最外层generation_utils.py之中的greedy_search调用模型解读

while True:
      if synced_gpus:
          # Under synced_gpus the `forward` call must continue until all gpus complete their sequence.
          # The following logic allows an early break if all peers finished generating their sequence
          this_peer_finished_flag = torch.tensor(0.0 if this_peer_finished else 1.0).to(input_ids.device)
          # send 0.0 if we finished, 1.0 otherwise
          dist.all_reduce(this_peer_finished_flag, op=dist.ReduceOp.SUM)
          # did all peers finish? the reduced sum will be 0.0 then
          if this_peer_finished_flag.item() == 0.0:
              break
              
      model_inputs = self.prepare_inputs_for_generation(input_ids, **model_kwargs)

      # forward pass to get next token
      outputs = self(
          **model_inputs,
          return_dict=True,
          output_attentions=output_attentions,
          output_hidden_states=output_hidden_states,
      )
      if synced_gpus and this_peer_finished:
          cur_len = cur_len + 1
          continue  # don't waste resources running the code we don't need

      next_token_logits = outputs.logits[:, -1, :]

      # Store scores, attentions and hidden_states when required
      if return_dict_in_generate:
          if output_scores:
              scores += (next_token_logits,)
          if output_attentions:
              decoder_attentions += (
                  (outputs.decoder_attentions,) if self.config.is_encoder_decoder else (outputs.attentions,)
              )
              if self.config.is_encoder_decoder:
                  cross_attentions += (outputs.cross_attentions,)

          if output_hidden_states:
              decoder_hidden_states += (
                  (outputs.decoder_hidden_states,)
                  if self.config.is_encoder_decoder
                  else (outputs.hidden_states,)
              )

      # pre-process distribution
      next_tokens_scores = logits_processor(input_ids, next_token_logits)

      # argmax
      next_tokens = torch.argmax(next_tokens_scores, dim=-1)

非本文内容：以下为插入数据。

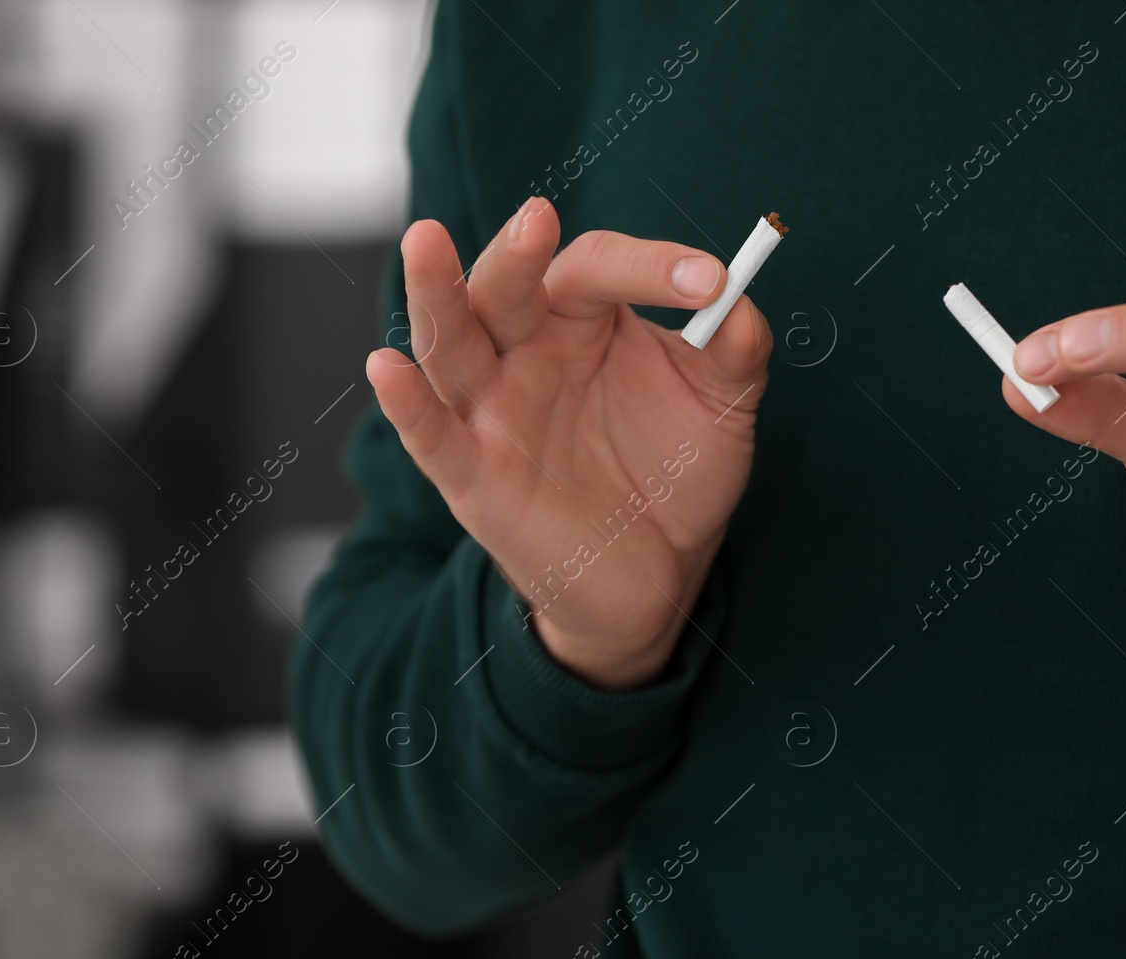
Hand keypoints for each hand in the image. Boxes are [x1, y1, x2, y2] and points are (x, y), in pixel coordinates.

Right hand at [367, 198, 772, 690]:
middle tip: (537, 221)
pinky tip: (387, 369)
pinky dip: (407, 404)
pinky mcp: (472, 477)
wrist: (657, 570)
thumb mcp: (722, 405)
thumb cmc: (676, 468)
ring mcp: (492, 411)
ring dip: (435, 294)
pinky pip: (431, 435)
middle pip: (504, 288)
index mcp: (580, 317)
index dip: (649, 267)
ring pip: (450, 343)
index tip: (710, 282)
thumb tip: (738, 297)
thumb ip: (736, 349)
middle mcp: (526, 351)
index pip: (593, 267)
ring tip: (426, 241)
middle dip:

      # finished sentences should have their next token be a padding token
      if eos_token_id is not None:
          if pad_token_id is None:
              raise ValueError("If `eos_token_id` is defined, make sure that `pad_token_id` is defined.")
          next_tokens = next_tokens * unfinished_sequences + pad_token_id * (1 - unfinished_sequences)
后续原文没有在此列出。